Après la Seconde Guerre mondiale, le quotidien de la photographie aérienne devient plus prosaïque. Presque chaque hameau de Suisse fait l’objet de vues aériennes, qui sont ensuite vendues sous forme de cartes postales, notamment par les éditions Photoglob. De son côté, le Service topographique fédéral survole et photographie régulièrement le pays dans toute son étendue pour réaliser des relevés topographiques. Et désormais, les instantanés pris depuis le hublot d’un avion trouvent leur place dans tous les albums de photos de vacances.
Une autre vue d'en haut à travers l'objectif des pionniers de la photographie aéronautique suisse est actuellement disponible sur la page d'accueil Explora de l'ETH Zurich
Lever de Terre, photographié par Bill Anders le 24 décembre 1968. Online: Wikimedia
Le 24 décembre 1968, les astronautes de la mission Apollo 8 se mettent en orbite autour de la lune et photographient sa surface, à la recherche de sites d’alunissage pour la mission Apollo 11 de 1969. Tout à coup, à l’improviste, la terre, jusqu’alors cachée derrière la lune, se lève et apparaît dans le champ de vision. Pleins de présence d’esprit, les astronautes braquent leurs objectifs sur la planète bleue : le cliché « Earth Rise » devient une image fétiche. La photo de la terre en petite boule bleue flottant au milieu d’un grand vide symbolise désormais un environnement qu’il convient de protéger.
Aujourd’hui, la Station spatiale internationale (SSI) nous envoie des vues de la terre en direct. La photographie par satellite est désormais entrée dans notre quotidien. Qu’il s’agisse de la carte des pistes que nous consultons pendant nos vacances de ski, d’une application sur notre téléphone portable ou d’une carte interactive en ligne, les images des satellites transforment notre sens de l’orientation et notre perception de l’espace.

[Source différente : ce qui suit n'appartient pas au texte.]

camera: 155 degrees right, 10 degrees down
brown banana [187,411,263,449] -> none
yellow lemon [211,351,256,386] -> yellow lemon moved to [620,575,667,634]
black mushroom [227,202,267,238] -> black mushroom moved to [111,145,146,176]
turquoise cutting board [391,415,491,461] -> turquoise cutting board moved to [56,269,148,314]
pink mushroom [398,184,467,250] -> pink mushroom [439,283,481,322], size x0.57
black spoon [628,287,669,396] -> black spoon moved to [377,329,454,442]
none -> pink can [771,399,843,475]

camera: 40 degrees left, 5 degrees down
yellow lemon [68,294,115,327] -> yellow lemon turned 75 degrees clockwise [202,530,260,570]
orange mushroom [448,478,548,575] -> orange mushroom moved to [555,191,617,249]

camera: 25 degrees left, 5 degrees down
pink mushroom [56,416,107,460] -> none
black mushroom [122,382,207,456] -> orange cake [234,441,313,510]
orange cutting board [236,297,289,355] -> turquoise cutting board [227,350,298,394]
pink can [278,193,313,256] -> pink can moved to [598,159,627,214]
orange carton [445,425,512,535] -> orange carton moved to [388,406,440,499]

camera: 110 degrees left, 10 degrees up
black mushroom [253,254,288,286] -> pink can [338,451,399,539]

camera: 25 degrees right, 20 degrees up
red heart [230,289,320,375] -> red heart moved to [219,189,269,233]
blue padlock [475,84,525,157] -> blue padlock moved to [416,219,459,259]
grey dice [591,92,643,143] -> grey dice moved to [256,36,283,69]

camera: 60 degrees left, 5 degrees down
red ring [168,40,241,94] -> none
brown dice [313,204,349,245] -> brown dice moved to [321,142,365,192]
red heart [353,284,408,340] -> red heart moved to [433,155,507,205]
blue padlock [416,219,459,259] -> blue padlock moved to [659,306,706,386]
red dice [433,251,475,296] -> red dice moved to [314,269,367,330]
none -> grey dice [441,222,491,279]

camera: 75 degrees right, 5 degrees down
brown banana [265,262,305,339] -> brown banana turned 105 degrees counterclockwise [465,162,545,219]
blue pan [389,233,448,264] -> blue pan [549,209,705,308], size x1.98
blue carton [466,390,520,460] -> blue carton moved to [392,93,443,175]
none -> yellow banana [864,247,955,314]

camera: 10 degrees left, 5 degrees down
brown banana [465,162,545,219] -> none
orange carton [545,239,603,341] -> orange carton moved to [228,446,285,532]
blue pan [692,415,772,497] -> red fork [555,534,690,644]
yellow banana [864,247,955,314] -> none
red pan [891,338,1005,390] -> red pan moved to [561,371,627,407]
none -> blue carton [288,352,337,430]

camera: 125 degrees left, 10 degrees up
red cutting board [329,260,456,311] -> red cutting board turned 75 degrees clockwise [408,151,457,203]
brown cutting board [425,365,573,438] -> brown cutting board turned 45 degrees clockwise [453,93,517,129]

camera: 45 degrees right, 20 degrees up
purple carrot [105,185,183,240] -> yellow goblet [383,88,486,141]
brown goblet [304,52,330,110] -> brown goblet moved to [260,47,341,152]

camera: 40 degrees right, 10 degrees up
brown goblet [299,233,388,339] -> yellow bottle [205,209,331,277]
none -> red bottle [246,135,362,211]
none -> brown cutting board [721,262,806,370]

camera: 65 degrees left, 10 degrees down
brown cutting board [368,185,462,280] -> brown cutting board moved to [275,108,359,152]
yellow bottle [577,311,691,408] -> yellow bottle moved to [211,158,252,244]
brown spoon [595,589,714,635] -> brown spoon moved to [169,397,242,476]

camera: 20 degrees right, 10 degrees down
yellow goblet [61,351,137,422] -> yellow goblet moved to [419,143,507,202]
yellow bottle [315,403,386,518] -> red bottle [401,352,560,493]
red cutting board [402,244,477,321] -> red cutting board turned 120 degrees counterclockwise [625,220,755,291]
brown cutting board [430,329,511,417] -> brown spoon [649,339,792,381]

Le 14 avril 2014, Amit Gupta met en ligne sa vidéo « Bernal Hill Selfie ». Ce petit clip, qui rencontre un vif succès, est un autoportrait pris par un drone. Un commentateur forge pour l’occasion le néologisme « dronie ». Avec cette vidéo, la prise de vue par drone fait son entrée dans la culture populaire. Les drones peuvent immortaliser n’importe quelle excursion – ou jeter un regard indiscret derrière les haies ou par les fenêtres. Ils permettent une généralisation de la prise de vues aériennes, avec les avantages et les inconvénients que cela comporte.
Une autre vidéo prise depuis un drone, d’un tout autre genre, nous montre une esplanade dans la ville de Kandahar, au sud de l’Afghanistan. Quelques instants plus tard, on entend l’explosion d’un missile « Hellfire ». C’est la première attaque de drone connue. A ce jour, on ne sait pas encore exactement combien de personnes sont mortes ce 7 octobre 2001. Et l’on ne sait pas davantage combien de milliers de victimes les drones ont fait depuis lors. En revanche, une chose est sûre : la possibilité de voir d’en haut procure un pouvoir, elle a de tout temps été mise au service d’objectifs militaires.